Two moles of helium gas is mixed with three moles of hydrogen molecules (taken to be rigid). What is the molar specific heat of mixture at constant volume? R = 8.3 J/mol K

We first recall the general result for an ideal gas: if a molecule has $$f$$ degrees of freedom, then its molar specific heat at constant volume is given by the formula $$C_v = \dfrac{f}{2}\,R,$$ because the internal energy of one mole is $$U = \dfrac{f}{2}\,RT$$ and differentiating with respect to temperature at constant volume gives $$\left(\dfrac{\partial U}{\partial T}\right)_V = \dfrac{f}{2}\,R.$$

For a monatomic gas such as helium, there are only the three translational degrees of freedom, so $$f = 3.$$ Therefore, for each mole of helium, we have

$$C_{v,\text{He}} = \dfrac{3}{2}\,R.$$

A hydrogen molecule ($$\text{H}_2$$) is di-atomic and is stated to be rigid in the question, which means it possesses three translational and two rotational degrees of freedom, giving $$f = 5.$$ Hence, for each mole of hydrogen,

$$C_{v,\text{H}_2} = \dfrac{5}{2}\,R.$$

Now we form the mixture.

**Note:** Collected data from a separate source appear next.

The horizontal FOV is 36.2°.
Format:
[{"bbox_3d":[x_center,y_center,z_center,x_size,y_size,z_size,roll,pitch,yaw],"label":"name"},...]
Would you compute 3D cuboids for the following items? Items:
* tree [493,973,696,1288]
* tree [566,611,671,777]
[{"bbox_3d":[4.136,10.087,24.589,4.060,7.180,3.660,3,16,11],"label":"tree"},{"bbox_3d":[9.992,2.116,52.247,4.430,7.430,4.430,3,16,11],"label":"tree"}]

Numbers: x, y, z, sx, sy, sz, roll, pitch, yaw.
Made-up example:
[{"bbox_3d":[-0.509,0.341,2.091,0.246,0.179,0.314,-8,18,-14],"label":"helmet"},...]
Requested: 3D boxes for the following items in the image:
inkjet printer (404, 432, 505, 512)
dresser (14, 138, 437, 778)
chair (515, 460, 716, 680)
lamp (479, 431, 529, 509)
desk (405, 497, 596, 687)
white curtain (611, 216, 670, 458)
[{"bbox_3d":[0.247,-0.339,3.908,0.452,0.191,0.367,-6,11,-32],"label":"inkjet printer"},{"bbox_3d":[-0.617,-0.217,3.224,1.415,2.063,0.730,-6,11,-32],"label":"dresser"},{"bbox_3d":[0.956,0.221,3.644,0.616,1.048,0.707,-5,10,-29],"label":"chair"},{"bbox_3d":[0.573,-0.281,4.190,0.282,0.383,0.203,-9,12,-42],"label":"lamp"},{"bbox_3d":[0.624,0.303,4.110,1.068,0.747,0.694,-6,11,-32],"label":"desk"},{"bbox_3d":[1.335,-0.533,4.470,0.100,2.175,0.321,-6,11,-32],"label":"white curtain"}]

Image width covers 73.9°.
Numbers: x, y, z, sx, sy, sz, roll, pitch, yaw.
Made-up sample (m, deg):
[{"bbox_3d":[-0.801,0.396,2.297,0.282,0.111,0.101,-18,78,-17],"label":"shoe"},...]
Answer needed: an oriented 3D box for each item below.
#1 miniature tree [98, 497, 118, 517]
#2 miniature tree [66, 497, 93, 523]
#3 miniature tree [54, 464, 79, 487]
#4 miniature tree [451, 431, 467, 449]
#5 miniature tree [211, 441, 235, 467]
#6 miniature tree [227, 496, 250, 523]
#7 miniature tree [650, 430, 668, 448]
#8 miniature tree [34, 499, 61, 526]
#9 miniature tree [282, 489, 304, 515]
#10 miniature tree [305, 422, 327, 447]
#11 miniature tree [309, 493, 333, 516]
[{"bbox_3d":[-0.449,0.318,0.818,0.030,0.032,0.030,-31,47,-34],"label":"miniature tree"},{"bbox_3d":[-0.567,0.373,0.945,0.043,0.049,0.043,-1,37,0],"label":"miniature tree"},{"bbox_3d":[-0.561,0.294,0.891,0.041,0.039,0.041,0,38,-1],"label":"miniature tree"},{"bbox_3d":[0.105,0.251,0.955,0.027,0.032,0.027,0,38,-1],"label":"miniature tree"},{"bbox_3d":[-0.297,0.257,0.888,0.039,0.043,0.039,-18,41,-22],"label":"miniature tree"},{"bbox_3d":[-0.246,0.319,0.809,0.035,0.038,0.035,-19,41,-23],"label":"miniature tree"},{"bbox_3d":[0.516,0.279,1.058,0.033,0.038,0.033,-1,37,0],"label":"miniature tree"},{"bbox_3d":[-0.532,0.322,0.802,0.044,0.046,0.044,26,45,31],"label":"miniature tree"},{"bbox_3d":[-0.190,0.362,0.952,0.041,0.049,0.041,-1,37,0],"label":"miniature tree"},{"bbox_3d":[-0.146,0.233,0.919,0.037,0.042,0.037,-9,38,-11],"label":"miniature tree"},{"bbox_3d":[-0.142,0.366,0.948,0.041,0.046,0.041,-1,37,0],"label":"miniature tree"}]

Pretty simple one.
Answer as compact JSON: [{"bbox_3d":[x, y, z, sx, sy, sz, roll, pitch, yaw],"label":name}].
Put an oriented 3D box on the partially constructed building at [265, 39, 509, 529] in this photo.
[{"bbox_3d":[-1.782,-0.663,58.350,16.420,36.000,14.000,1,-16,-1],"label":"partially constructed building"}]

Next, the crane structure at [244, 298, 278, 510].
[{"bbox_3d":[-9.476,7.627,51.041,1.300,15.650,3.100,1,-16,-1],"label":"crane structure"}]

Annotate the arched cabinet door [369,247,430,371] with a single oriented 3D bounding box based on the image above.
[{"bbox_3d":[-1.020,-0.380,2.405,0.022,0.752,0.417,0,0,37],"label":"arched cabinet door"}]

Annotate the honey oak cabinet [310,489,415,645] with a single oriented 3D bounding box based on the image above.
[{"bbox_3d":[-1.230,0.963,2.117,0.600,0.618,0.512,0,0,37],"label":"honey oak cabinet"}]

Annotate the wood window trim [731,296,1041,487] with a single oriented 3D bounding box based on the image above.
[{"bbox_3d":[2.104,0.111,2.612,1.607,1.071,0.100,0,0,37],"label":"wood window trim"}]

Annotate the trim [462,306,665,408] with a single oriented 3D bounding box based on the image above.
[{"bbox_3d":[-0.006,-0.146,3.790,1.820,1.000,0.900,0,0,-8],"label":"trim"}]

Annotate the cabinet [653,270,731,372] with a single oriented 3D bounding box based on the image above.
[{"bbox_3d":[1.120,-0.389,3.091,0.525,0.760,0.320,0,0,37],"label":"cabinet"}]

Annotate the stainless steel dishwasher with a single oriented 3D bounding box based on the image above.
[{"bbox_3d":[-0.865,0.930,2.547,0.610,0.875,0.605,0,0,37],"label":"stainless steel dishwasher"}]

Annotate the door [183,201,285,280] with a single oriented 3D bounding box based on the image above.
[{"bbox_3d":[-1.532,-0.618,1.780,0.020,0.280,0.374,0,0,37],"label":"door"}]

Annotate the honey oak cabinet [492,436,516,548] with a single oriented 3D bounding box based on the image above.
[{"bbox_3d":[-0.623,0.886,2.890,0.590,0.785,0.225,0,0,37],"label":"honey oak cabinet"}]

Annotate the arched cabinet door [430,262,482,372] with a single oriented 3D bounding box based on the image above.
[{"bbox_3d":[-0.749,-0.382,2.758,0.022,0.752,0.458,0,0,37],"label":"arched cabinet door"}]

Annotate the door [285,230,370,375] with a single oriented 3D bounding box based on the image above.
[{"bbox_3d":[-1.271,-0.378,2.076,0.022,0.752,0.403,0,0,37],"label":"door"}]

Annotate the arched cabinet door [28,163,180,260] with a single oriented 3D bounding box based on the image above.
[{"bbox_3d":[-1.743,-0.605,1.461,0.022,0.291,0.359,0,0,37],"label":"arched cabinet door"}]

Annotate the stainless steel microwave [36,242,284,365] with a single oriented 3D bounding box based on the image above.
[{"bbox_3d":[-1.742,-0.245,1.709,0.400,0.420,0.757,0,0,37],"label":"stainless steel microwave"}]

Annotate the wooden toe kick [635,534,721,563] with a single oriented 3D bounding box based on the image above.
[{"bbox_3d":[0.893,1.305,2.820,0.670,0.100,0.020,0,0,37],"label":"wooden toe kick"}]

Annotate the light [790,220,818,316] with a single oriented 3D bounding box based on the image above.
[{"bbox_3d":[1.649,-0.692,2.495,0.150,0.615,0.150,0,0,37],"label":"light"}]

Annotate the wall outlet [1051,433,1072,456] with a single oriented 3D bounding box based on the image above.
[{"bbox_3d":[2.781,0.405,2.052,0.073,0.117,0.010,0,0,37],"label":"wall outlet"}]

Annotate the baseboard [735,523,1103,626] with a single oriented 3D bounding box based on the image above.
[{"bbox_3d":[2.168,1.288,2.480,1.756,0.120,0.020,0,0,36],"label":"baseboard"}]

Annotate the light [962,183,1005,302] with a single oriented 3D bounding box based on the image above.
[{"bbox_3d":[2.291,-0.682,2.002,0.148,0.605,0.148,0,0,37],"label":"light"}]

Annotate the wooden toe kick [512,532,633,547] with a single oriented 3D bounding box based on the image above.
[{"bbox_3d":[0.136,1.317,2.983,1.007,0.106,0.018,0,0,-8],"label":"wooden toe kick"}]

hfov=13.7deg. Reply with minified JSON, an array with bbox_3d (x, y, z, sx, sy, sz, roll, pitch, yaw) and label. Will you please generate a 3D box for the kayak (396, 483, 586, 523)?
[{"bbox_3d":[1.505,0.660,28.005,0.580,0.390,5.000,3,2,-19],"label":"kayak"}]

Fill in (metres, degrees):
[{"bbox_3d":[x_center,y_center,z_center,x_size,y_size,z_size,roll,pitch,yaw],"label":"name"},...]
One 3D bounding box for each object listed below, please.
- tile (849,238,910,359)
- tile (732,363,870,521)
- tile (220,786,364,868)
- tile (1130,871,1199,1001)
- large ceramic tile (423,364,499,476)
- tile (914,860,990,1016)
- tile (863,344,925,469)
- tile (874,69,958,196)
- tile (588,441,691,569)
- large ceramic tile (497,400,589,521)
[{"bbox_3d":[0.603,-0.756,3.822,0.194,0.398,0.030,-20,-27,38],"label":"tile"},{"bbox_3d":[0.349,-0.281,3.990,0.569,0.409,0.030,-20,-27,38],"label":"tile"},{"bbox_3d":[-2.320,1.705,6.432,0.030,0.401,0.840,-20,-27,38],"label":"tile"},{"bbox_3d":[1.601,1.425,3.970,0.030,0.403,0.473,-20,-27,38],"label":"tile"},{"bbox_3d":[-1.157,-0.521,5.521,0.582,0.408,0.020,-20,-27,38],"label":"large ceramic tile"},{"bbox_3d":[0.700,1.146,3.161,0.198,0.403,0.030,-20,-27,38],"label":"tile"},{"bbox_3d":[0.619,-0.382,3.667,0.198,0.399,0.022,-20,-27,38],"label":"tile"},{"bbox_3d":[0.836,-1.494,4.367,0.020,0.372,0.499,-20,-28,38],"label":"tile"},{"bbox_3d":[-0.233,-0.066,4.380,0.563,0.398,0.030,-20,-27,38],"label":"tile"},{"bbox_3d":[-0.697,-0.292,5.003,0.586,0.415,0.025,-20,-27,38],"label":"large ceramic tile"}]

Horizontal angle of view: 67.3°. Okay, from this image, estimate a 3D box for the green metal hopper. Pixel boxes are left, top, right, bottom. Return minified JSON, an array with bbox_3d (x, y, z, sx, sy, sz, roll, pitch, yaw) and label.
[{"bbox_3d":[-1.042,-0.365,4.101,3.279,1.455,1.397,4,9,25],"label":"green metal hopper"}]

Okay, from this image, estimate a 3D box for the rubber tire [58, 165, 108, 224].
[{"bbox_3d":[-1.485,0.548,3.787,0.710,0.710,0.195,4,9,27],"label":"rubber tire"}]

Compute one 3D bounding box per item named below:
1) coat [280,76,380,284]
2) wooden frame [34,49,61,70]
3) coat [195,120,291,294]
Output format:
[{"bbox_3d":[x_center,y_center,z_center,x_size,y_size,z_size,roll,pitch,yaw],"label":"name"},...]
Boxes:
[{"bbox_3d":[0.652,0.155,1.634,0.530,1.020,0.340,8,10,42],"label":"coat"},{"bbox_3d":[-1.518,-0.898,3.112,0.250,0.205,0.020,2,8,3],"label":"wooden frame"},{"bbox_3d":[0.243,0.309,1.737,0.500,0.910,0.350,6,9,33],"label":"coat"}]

The numbers of moles are:

Helium: $$n_{\text{He}} = 2,$$   Hydrogen: $$n_{\text{H}_2} = 3.$$

The total heat capacity of the mixture at constant volume is the sum of the individual contributions:

$$C_V^{\text{(total)}} \;=\; n_{\text{He}}\,C_{v,\text{He}} \;+\; n_{\text{H}_2}\,C_{v,\text{H}_2}.$$

Substituting the values just obtained, we get

$$\begin{aligned} C_V^{\text{(total)}} & = 2\left(\dfrac{3}{2}\,R\right) + 3\left(\dfrac{5}{2}\,R\right) \\ & = 2 \times \dfrac{3}{2}\,R + 3 \times \dfrac{5}{2}\,R \\ & = 3R + \dfrac{15}{2}\,R \\ & = 3R + 7.5R \\ & = 10.5R. \end{aligned}$$

The mixture contains a total of

$$n_{\text{total}} = n_{\text{He}} + n_{\text{H}_2} = 2 + 3 = 5 \text{ moles}.$$

The required quantity is the molar specific heat of the mixture, defined as

$$C_v^{\text{(mix)}} = \dfrac{C_V^{\text{(total)}}}{n_{\text{total}}}.$$

Substituting the numbers:

$$\begin{aligned} C_v^{\text{(mix)}} & = \dfrac{10.5R}{5} \\ & = 2.1R. \end{aligned}$$

We are given $$R = 8.3 \text{ J mol}^{-1}\text{K}^{-1},$$ so

$$\begin{aligned} C_v^{\text{(mix)}} & = 2.1 \times 8.3 \\ & = 17.43 \text{ J mol}^{-1}\text{K}^{-1}. \end{aligned}$$

This numerical value matches closest with the option $$17.4 \text{ J/mol K}.$$

Hence, the correct answer is Option A.